• REQUIRED WORK
Starting at the line that contains "nose: (232, 71)", set down each line exactly until the records end, keeping both ends and adding nothing.
=-=-=
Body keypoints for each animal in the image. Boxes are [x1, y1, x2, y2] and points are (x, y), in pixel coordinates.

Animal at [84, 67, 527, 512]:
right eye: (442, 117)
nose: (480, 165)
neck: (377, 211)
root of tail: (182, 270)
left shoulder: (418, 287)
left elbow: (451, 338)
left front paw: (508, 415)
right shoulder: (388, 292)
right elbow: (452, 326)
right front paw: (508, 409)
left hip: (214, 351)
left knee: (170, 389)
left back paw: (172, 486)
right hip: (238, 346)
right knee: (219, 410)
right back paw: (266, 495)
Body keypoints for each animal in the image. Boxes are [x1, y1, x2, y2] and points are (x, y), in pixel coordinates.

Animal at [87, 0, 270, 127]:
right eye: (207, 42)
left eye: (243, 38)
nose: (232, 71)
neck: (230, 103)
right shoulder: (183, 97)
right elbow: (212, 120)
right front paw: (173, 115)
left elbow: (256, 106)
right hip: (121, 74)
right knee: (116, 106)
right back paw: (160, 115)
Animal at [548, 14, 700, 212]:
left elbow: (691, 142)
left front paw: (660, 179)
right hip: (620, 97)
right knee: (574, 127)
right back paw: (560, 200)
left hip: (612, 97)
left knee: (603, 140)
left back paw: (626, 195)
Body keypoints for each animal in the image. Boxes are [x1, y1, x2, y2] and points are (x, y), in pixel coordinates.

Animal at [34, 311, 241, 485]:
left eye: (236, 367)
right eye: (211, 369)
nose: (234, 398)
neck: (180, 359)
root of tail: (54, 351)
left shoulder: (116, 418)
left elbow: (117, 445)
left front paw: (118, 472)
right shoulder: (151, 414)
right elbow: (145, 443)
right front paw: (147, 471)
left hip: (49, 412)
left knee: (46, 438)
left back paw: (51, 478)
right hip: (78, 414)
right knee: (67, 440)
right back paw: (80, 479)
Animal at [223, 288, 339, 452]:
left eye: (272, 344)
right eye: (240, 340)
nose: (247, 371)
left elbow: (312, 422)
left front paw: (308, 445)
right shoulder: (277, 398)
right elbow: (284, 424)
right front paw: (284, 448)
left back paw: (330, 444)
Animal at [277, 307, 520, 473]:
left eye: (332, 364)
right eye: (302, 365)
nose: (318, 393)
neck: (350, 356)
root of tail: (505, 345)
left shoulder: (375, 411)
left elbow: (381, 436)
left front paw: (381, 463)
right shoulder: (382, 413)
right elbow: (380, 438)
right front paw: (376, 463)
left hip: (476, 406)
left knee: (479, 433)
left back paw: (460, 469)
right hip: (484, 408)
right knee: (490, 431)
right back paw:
=-=-=
• FINAL ANSWER
nose: (232, 71)
neck: (230, 103)
right shoulder: (183, 97)
right elbow: (212, 120)
right front paw: (173, 115)
left elbow: (256, 106)
right hip: (121, 74)
right knee: (116, 106)
right back paw: (160, 115)
Animal at [548, 14, 700, 212]:
left elbow: (691, 142)
left front paw: (660, 179)
right hip: (620, 97)
right knee: (574, 127)
right back paw: (560, 200)
left hip: (612, 97)
left knee: (603, 140)
left back paw: (626, 195)
Body keypoints for each animal in the image. Boxes are [x1, y1, x2, y2] and points are (x, y), in pixel coordinates.

Animal at [34, 311, 241, 485]:
left eye: (236, 367)
right eye: (211, 369)
nose: (234, 398)
neck: (180, 359)
root of tail: (54, 351)
left shoulder: (116, 418)
left elbow: (117, 445)
left front paw: (118, 472)
right shoulder: (151, 414)
right elbow: (145, 443)
right front paw: (147, 471)
left hip: (49, 412)
left knee: (46, 438)
left back paw: (51, 478)
right hip: (78, 414)
right knee: (67, 440)
right back paw: (80, 479)
Animal at [223, 288, 339, 452]:
left eye: (272, 344)
right eye: (240, 340)
nose: (247, 371)
left elbow: (312, 422)
left front paw: (308, 445)
right shoulder: (277, 398)
right elbow: (284, 424)
right front paw: (284, 448)
left back paw: (330, 444)
Animal at [277, 307, 520, 473]:
left eye: (332, 364)
right eye: (302, 365)
nose: (318, 393)
neck: (350, 356)
root of tail: (505, 345)
left shoulder: (375, 411)
left elbow: (381, 436)
left front paw: (381, 463)
right shoulder: (382, 413)
right elbow: (380, 438)
right front paw: (376, 463)
left hip: (476, 406)
left knee: (479, 433)
left back paw: (460, 469)
right hip: (484, 408)
right knee: (490, 431)
right back paw:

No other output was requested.